Stawka, o którą toczył się pojedynek w Leverkusen, była bardzo wysoka. Lepszy z duetu Bayer - Bayern miał bowiem spędzić przerwę świąteczno-noworoczną na fotelu lidera rozgrywek. Tym większa musiała być ekscytacja w szeregach gospodarzy, którzyli zdołali objąć prowadzenie w starciu z utytułowanymi przeciwnikami. Ostatecznie jednak przegrali 1:2 - przeważył najlepszy piłkarz świata, Robert Lewandowski, zdobywając dwie bramki.
Lewandowski królem Monachium! Dał wygraną Bayernowi w doliczonym czasie gry
Jeszcze więcej po końcowym gwizdku mówiło się jednak o zachowaniu trenera Hansiego Flicka względem Leroya Sane. Niemiec pojawił się na murawie kilka minut przed przerwą z powodu kontuzji Kingsleya Comana, ale w trakcie drugiej połowy i tak został zmieniony. Powód? Wcale nie kontuzja ani nic podobnego. Piłkarz po prostu prezentował się fatalnie i szkoleniowcowi najzwyczajniej w świecie puściły nerwy. Postanowił użyć tak zwanej "wędki".

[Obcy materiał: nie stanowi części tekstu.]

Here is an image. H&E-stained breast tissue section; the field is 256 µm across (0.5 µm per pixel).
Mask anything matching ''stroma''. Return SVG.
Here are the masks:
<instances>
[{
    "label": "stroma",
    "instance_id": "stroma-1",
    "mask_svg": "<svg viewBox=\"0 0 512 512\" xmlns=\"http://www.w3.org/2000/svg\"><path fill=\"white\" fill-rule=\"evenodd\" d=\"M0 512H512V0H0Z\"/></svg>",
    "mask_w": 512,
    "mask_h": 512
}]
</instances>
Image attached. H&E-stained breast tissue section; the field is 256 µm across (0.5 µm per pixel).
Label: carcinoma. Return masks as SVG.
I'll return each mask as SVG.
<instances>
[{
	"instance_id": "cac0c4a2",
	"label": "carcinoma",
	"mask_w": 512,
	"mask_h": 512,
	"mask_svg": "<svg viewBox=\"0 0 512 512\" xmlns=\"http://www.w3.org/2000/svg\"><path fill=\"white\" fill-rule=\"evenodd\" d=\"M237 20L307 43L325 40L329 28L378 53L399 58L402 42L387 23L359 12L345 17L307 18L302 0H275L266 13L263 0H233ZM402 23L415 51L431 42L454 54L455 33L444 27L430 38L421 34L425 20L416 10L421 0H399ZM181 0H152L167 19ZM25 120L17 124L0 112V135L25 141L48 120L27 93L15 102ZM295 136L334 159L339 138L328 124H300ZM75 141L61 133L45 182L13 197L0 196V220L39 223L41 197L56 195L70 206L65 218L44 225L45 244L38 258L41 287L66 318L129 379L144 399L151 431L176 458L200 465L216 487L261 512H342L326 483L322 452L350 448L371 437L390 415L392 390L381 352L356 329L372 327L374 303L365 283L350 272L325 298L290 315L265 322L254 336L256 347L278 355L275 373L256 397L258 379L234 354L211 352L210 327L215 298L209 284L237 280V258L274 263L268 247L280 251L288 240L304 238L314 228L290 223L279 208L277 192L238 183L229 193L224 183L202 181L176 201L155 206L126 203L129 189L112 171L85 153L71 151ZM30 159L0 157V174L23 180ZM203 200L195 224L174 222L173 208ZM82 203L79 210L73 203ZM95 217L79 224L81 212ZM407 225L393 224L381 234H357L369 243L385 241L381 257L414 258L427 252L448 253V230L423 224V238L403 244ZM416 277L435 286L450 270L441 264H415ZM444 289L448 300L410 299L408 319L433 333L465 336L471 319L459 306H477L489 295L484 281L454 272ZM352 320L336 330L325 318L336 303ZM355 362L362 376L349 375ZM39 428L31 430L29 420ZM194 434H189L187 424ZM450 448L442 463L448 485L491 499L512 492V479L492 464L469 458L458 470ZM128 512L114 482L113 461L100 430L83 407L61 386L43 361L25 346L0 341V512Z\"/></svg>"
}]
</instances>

Z perspektywy Roberta Lewandowskiego z pewnością pozostaje wierzyć, że ta sytuacja nie wpłynie w żaden sposób na atmosferę w Bayernie Monachium, a od nowego roku wszyscy będą zmotywowani pod kątem wygrywania meczów. Wchodzimy bowiem w drugą połowę rozgrywek, jak zawsze coraz bardziej decydującą!